Nei giorni scorsi è venuto a mancare Bruno Pizzul
Noto telecronista sportivo, conosciuto soprattutto per aver fatto la telecronaca alla Nazionale di Calcio.
La pagina facebook Gruppo Zeman lo ricorda così
BRUNO PIZZUL, SCUSA E GRAZIE
Durante gli anni del liceo, abbastanza sorprendentemente, vinsi un paio di contest letterari. In uno di essi allo studente era chiesto di redigere un pensiero sulla propria fede calcistica, meglio se partenopea.
Ebbene, il premio che conseguii mi consentì di accedere ad una serie d’iniziative tra cui, insieme ad altri compagni di scuola, la partecipazione ad una puntata di Radio Marte, all’epoca radio ufficiale della Ssc Napoli. La trasmissione inaugurava la vigilia di un imminente Napoli – Udinese a suo modo storico.
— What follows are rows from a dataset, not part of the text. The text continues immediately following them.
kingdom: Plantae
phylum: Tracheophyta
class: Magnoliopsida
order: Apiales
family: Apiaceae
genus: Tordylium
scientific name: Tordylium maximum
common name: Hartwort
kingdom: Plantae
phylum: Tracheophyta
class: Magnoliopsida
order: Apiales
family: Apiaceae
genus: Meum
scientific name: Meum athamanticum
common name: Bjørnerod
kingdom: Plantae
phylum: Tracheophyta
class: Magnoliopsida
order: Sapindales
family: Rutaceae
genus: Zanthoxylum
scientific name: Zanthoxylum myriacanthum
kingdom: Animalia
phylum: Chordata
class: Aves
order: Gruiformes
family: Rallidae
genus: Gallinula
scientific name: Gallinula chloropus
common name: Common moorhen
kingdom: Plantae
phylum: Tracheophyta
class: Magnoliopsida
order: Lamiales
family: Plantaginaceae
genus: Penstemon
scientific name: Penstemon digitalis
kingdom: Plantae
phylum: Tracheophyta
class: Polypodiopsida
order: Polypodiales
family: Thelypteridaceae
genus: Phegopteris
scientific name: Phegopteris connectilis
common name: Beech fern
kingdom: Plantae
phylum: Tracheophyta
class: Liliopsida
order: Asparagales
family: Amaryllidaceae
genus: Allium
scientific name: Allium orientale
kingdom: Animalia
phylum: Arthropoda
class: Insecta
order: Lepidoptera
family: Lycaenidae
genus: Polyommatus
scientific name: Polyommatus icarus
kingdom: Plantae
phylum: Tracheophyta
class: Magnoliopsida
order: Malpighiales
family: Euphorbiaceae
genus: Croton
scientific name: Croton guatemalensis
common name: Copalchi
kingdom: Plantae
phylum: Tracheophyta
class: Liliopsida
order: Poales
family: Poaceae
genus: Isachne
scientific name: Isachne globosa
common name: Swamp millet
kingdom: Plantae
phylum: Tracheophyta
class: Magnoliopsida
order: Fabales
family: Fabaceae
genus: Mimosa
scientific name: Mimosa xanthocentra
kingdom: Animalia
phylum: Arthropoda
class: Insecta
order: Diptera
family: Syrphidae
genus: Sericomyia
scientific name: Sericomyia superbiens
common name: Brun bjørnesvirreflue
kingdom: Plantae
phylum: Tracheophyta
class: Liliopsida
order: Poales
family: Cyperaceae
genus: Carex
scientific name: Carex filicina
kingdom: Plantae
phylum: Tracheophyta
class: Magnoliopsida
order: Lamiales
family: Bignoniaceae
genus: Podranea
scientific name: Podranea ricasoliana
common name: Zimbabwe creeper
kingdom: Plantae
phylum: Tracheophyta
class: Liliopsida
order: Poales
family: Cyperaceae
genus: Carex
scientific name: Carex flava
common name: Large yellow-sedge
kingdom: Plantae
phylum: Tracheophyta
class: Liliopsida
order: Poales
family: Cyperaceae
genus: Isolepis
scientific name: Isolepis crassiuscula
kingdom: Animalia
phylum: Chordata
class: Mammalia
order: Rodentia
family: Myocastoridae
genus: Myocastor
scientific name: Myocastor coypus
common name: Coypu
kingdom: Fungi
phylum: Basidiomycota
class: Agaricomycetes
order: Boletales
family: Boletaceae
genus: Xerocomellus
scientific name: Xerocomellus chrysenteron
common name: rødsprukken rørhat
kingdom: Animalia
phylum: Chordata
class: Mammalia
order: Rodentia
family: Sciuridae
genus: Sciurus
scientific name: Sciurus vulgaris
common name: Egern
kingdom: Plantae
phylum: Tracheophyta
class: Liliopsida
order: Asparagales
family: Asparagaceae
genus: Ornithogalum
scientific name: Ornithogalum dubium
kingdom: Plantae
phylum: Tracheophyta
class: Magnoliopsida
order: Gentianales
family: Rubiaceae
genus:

Il Napoli di Mazzarri si era intrufolato nella lotta scudetto omaggiando l’epopea dell’under dog. E l’Udinese di Guidolin (che ambiva alla qualificazione Champions unendo la “scoutizzata” multietnicità all’abbacinante abbondanza di talento di cui lo scugnizzo napoletano Totò Di Natale e Alexis Sanchez erano portabandiera) rappresentava importante spauracchio.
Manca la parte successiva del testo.